It’s easy to “get into a groove” in the kitchen. Having honed your skills on five or six (admittedly delicious) dinner dishes, you cycle through them until the tastes of each become commonplace, familiar. You might observe the classic taco Tuesday, fish Friday, Sunday roast and Monday fridge clearer. And you coast through the same old aisles at the grocery store, laser-focused on those ingredients you know and love.
But there’s something missing – maybe that “groove” starts feeling like a rut. And, in a burst of creative excitement, you aim to expand your culinary repertoire, encompassing new cultures, techniques and flavours.
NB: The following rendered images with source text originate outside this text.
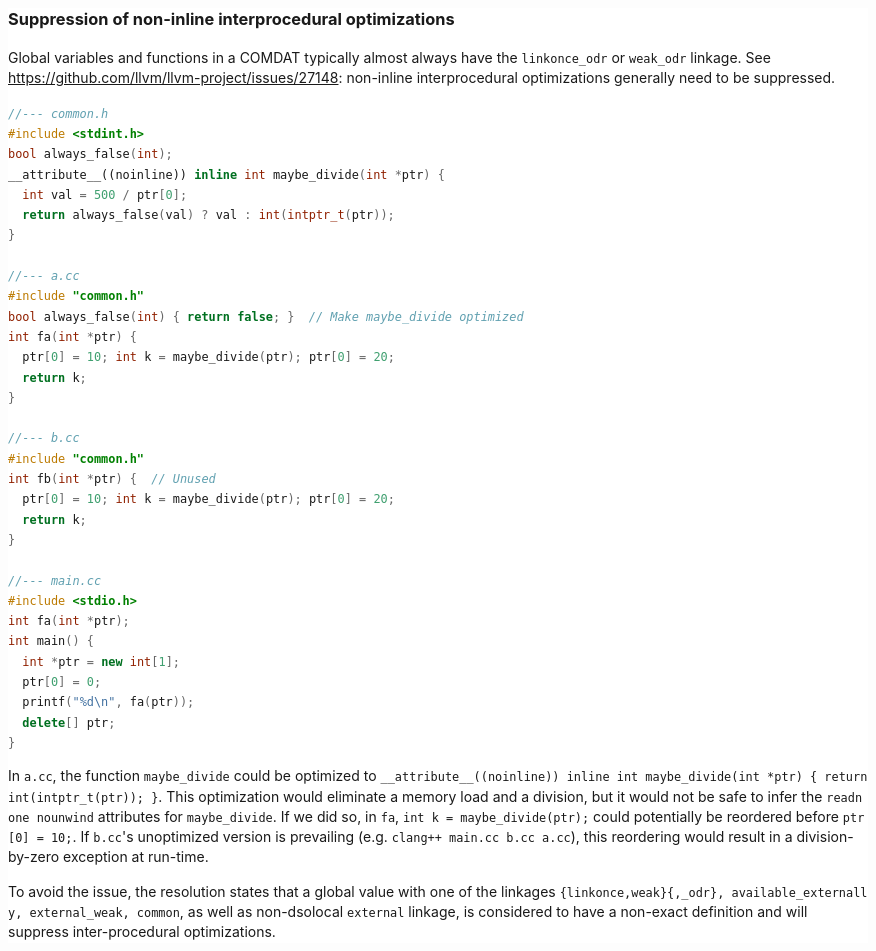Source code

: ### Suppression of non-inline interprocedural optimizations

Global variables and functions in a COMDAT typically almost always have the `linkonce_odr` or `weak_odr` linkage.
See <https://github.com/llvm/llvm-project/issues/27148>: non-inline interprocedural optimizations generally need to be suppressed.

```cpp
//--- common.h
#include <stdint.h>
bool always_false(int);
__attribute__((noinline)) inline int maybe_divide(int *ptr) {
  int val = 500 / ptr[0];
  return always_false(val) ? val : int(intptr_t(ptr));
}

//--- a.cc
#include "common.h"
bool always_false(int) { return false; }  // Make maybe_divide optimized
int fa(int *ptr) {
  ptr[0] = 10; int k = maybe_divide(ptr); ptr[0] = 20;
  return k;
}

//--- b.cc
#include "common.h"
int fb(int *ptr) {  // Unused
  ptr[0] = 10; int k = maybe_divide(ptr); ptr[0] = 20;
  return k;
}

//--- main.cc
#include <stdio.h>
int fa(int *ptr);
int main() {
  int *ptr = new int[1];
  ptr[0] = 0;
  printf("%d\n", fa(ptr));
  delete[] ptr;
}
```


In `a.cc`, the function `maybe_divide` could be optimized to `__attribute__((noinline)) inline int maybe_divide(int *ptr) { return int(intptr_t(ptr)); }`.
This optimization would eliminate a memory load and a division, but it would not be safe to infer the `readnone nounwind` attributes for `maybe_divide`.
If we did so, in `fa`, `int k = maybe_divide(ptr);` could potentially be reordered before `ptr[0] = 10;`.
If `b.cc`'s unoptimized version is prevailing (e.g. `clang++ main.cc b.cc a.cc`), this reordering would result in a division-by-zero exception at run-time.

To avoid the issue, the resolution states that a global value with one of the linkages `{linkonce,weak}{,_odr}, available_externally, external_weak, common`, as well as non-dsolocal `external` linkage, is considered to have a non-exact definition and will suppress inter-procedural optimizations.
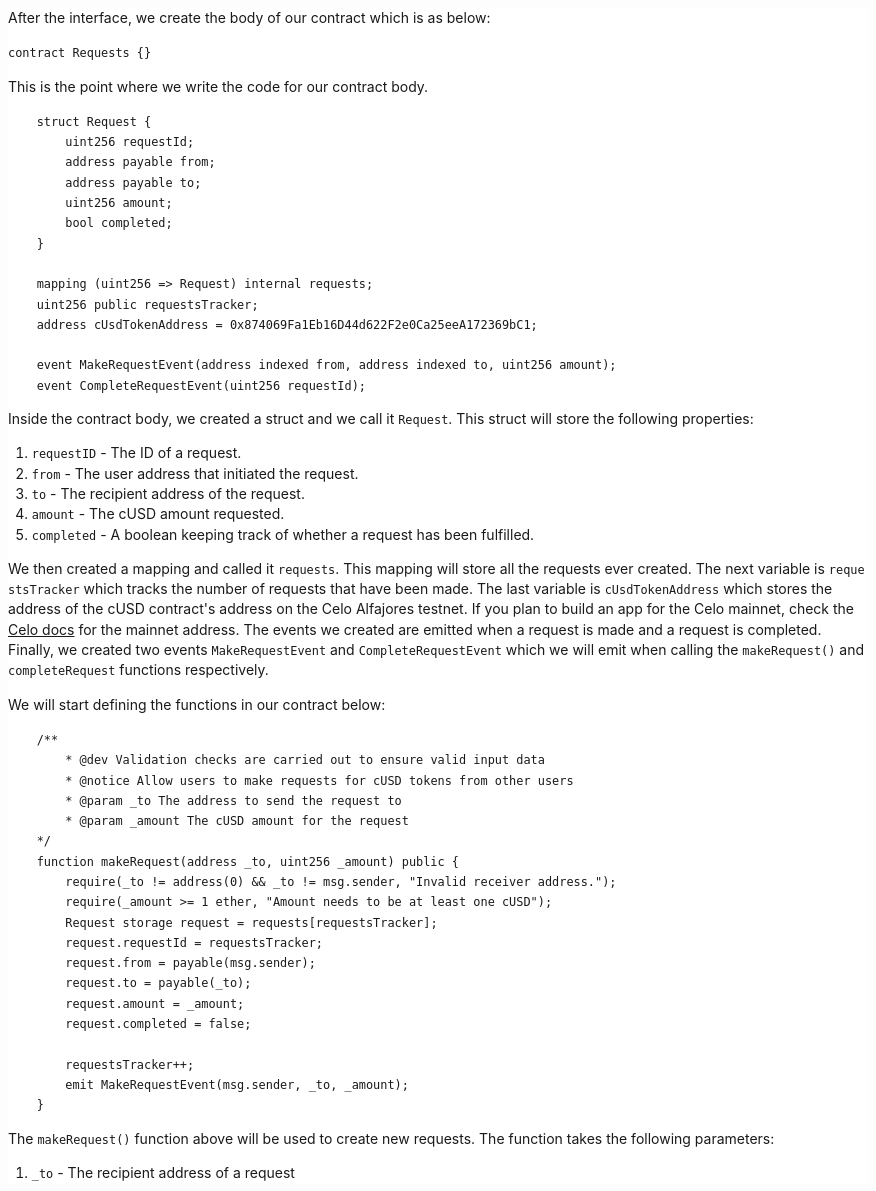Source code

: After the interface, we create the body of our contract which is as below:

```solidity
contract Requests {}
```
This is the point where we write the code for our contract body.

```solidity
    struct Request {
        uint256 requestId;
        address payable from;
        address payable to;
        uint256 amount;
        bool completed;
    }

    mapping (uint256 => Request) internal requests;
    uint256 public requestsTracker;
    address cUsdTokenAddress = 0x874069Fa1Eb16D44d622F2e0Ca25eeA172369bC1;

    event MakeRequestEvent(address indexed from, address indexed to, uint256 amount);
    event CompleteRequestEvent(uint256 requestId);
```

Inside the contract body, we created a struct and we call it `Request`. This struct will store the following properties:
1. `requestID` - The ID of a request.
2. `from` - The user address that initiated the request.
3. `to` - The recipient address of the request.
4. `amount` - The cUSD amount requested.
5. `completed` - A boolean keeping track of whether a request has been fulfilled.

We then created a mapping and called it `requests`. This mapping will store all the requests ever created. The next variable is `requestsTracker` which tracks the number of requests that have been made. The last variable is `cUsdTokenAddress` which stores the address of the cUSD contract's address on the Celo Alfajores testnet. If you plan to build an app for the Celo mainnet, check the [Celo docs](https://docs.celo.org) for the mainnet address. The events we created are emitted when a request is made and a request is completed. Finally, we created two events `MakeRequestEvent` and `CompleteRequestEvent` which we will emit when calling the `makeRequest()` and `completeRequest` functions respectively.

We will start defining the functions in our contract below:

```solidity
    /**
        * @dev Validation checks are carried out to ensure valid input data
        * @notice Allow users to make requests for cUSD tokens from other users
        * @param _to The address to send the request to
        * @param _amount The cUSD amount for the request
    */
    function makeRequest(address _to, uint256 _amount) public {
        require(_to != address(0) && _to != msg.sender, "Invalid receiver address.");
        require(_amount >= 1 ether, "Amount needs to be at least one cUSD");
        Request storage request = requests[requestsTracker];
        request.requestId = requestsTracker;
        request.from = payable(msg.sender);
        request.to = payable(_to);
        request.amount = _amount;
        request.completed = false;

        requestsTracker++;
        emit MakeRequestEvent(msg.sender, _to, _amount);
    }
```
The `makeRequest()` function above will be used to create new requests. The function takes the following parameters:
1. `_to` - The recipient address of a request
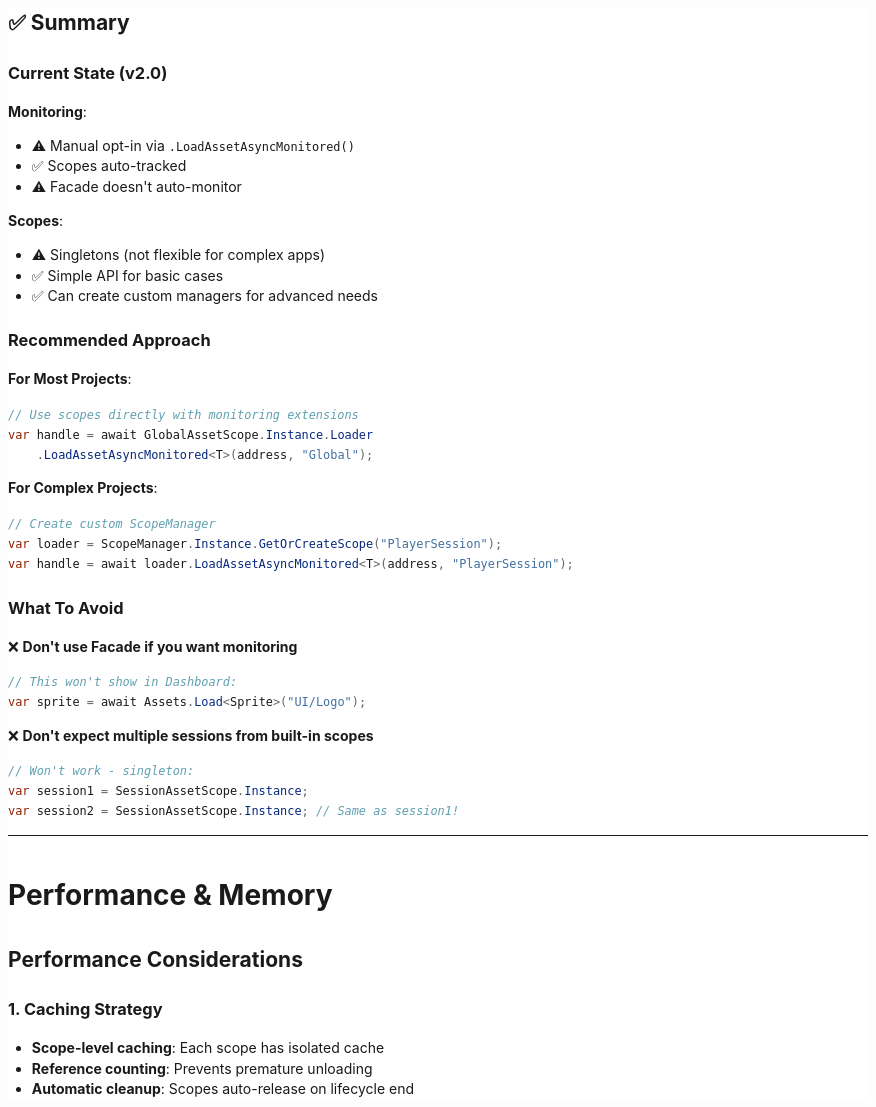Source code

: 
## ✅ Summary

### Current State (v2.0)

**Monitoring**:
- ⚠️ Manual opt-in via `.LoadAssetAsyncMonitored()`
- ✅ Scopes auto-tracked
- ⚠️ Facade doesn't auto-monitor

**Scopes**:
- ⚠️ Singletons (not flexible for complex apps)
- ✅ Simple API for basic cases
- ✅ Can create custom managers for advanced needs

### Recommended Approach

**For Most Projects**:
```csharp
// Use scopes directly with monitoring extensions
var handle = await GlobalAssetScope.Instance.Loader
    .LoadAssetAsyncMonitored<T>(address, "Global");
```

**For Complex Projects**:
```csharp
// Create custom ScopeManager
var loader = ScopeManager.Instance.GetOrCreateScope("PlayerSession");
var handle = await loader.LoadAssetAsyncMonitored<T>(address, "PlayerSession");
```

### What To Avoid

❌ **Don't use Facade if you want monitoring**
```csharp
// This won't show in Dashboard:
var sprite = await Assets.Load<Sprite>("UI/Logo");
```

❌ **Don't expect multiple sessions from built-in scopes**
```csharp
// Won't work - singleton:
var session1 = SessionAssetScope.Instance;
var session2 = SessionAssetScope.Instance; // Same as session1!
```

---

# Performance & Memory

## Performance Considerations

### 1. Caching Strategy
- **Scope-level caching**: Each scope has isolated cache
- **Reference counting**: Prevents premature unloading
- **Automatic cleanup**: Scopes auto-release on lifecycle end
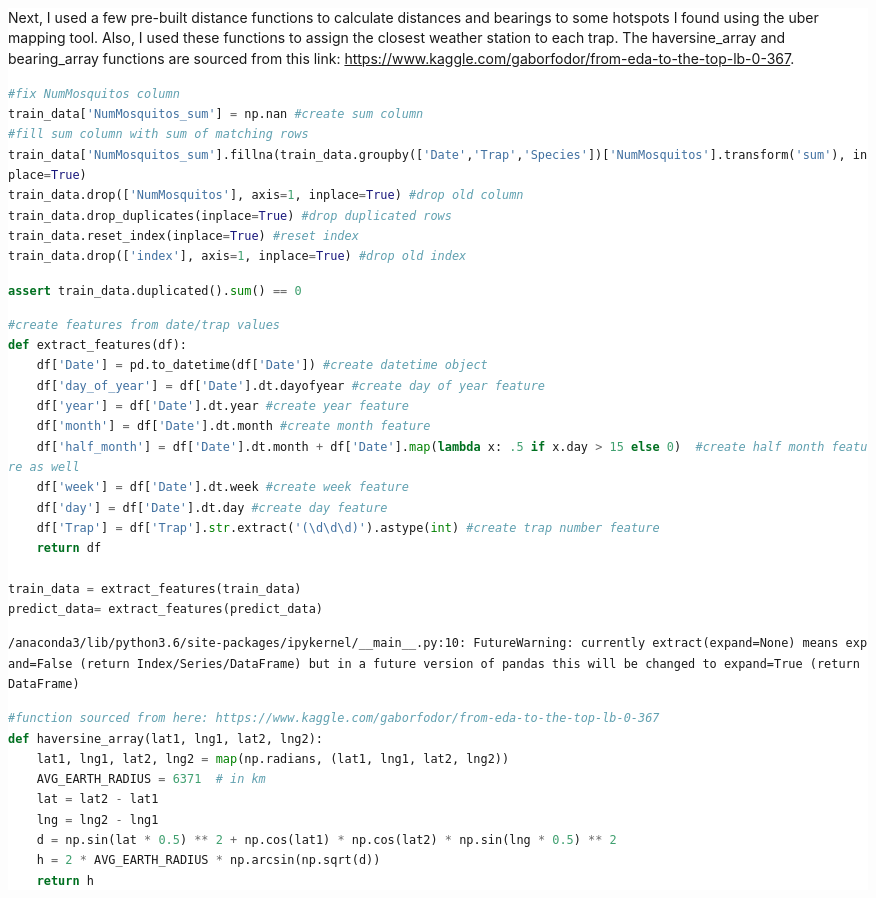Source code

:Next, I used a few pre-built distance functions to calculate distances and bearings to some hotspots I found using the uber mapping tool. Also, I used these functions to assign the closest weather station to each trap. The haversine_array and bearing_array functions are sourced from this link: https://www.kaggle.com/gaborfodor/from-eda-to-the-top-lb-0-367.  


```python
#fix NumMosquitos column
train_data['NumMosquitos_sum'] = np.nan #create sum column
#fill sum column with sum of matching rows
train_data['NumMosquitos_sum'].fillna(train_data.groupby(['Date','Trap','Species'])['NumMosquitos'].transform('sum'), inplace=True)
train_data.drop(['NumMosquitos'], axis=1, inplace=True) #drop old column
train_data.drop_duplicates(inplace=True) #drop duplicated rows 
train_data.reset_index(inplace=True) #reset index 
train_data.drop(['index'], axis=1, inplace=True) #drop old index
```


```python
assert train_data.duplicated().sum() == 0
```


```python
#create features from date/trap values
def extract_features(df):
    df['Date'] = pd.to_datetime(df['Date']) #create datetime object
    df['day_of_year'] = df['Date'].dt.dayofyear #create day of year feature
    df['year'] = df['Date'].dt.year #create year feature
    df['month'] = df['Date'].dt.month #create month feature
    df['half_month'] = df['Date'].dt.month + df['Date'].map(lambda x: .5 if x.day > 15 else 0)  #create half month feature as well
    df['week'] = df['Date'].dt.week #create week feature
    df['day'] = df['Date'].dt.day #create day feature
    df['Trap'] = df['Trap'].str.extract('(\d\d\d)').astype(int) #create trap number feature 
    return df

train_data = extract_features(train_data)
predict_data= extract_features(predict_data)
```

    /anaconda3/lib/python3.6/site-packages/ipykernel/__main__.py:10: FutureWarning: currently extract(expand=None) means expand=False (return Index/Series/DataFrame) but in a future version of pandas this will be changed to expand=True (return DataFrame)



```python
#function sourced from here: https://www.kaggle.com/gaborfodor/from-eda-to-the-top-lb-0-367
def haversine_array(lat1, lng1, lat2, lng2):
    lat1, lng1, lat2, lng2 = map(np.radians, (lat1, lng1, lat2, lng2))
    AVG_EARTH_RADIUS = 6371  # in km
    lat = lat2 - lat1
    lng = lng2 - lng1
    d = np.sin(lat * 0.5) ** 2 + np.cos(lat1) * np.cos(lat2) * np.sin(lng * 0.5) ** 2
    h = 2 * AVG_EARTH_RADIUS * np.arcsin(np.sqrt(d))
    return h
```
Where do you begin? Thankfully, here in Canada, it’s easy to break out of the dinner rut with stocked international food aisles, homegrown online food resources, and access to diverse cooking equipment. All it takes is a little forethought.
Take a Deep Dive into World Cuisines
The best way to start your kitchen journey is by exploring world cuisines. Think of yourself as a “gastronaut,” exploring new lands and open-mindedly researching the deep well of culinary knowledge already out there.
A fantastic resource for deep-diving into world cuisines is the Foodwiki on SkipTheDishes. The Canadian food delivery service has compiled a compendium of international dishes spanning diverse cuisines. The encyclopedia is easy to navigate, detailed in its information, but accessible enough for the amateur home cook to understand. Whether you’re looking for a deep dive into Indian saag paneer, or a broad survey of Japanese dining etiquette, you’ll find it here.
Make a Detour Down the Spice Aisle
They say that “variety is the spice of life.” You could just as easily flip the maxim on its head to say, “spice is the variety of life.”
As you shop for your meals, leverage that newfound culinary knowledge from your research to detour down the spice aisle. Linger at the spice display, considering how you might blend star anise, cassia bark and Sichuan peppercorns to create a punchy Chinese red-braised pork dish. Grab some asafetida and fenugreek to punch up your next Indian curry. Or boldly grab that exotic-looking package of annatto seeds to lend a rich, red colour to your tacos al pastor.
Switch Up Your Cooking Vessel
Expanding your culinary repertoire is as much about exploring new methods as new flavours. In the same way that cultures developed idiosyncratic flavour combinations over the centuries, they also developed unique methodologies for mixing fire and food.
Consider experimenting with a North African tagine to create long-braised dishes that meld flavours through top-down steam accumulation. Crank up the heat with a carbon steel wok for that smoky “wok hei” taste typical of great Chinese stir-fries. To get the ideal socarrat (those crispy rice bits at the bottom of a paella), toast your bomba rice in a paella pan. Or break out the handi for your next North Indian chicken korma.
You’ll be surprised what new kitchen equipment can do for your skills.
Designate Nights of the Week for Experimentation
Finally, systematize your efforts by designating certain nights for experimentation. Instead of taco Tuesday, make a resolution to try an entirely new dish each Tuesday. Instead of that Sunday roast, earmark your Sunday dinner for experimenting with new spices, condiments or proteins. Use the food wiki linked above as continuing inspiration. And try not to get frustrated if your first few attempts don’t resemble restaurant food. Expanding your culinary repertoire is a work in progress. For your efforts, you’ll be rewarded with great food, new cultural appreciation, and a formidable new set of skills!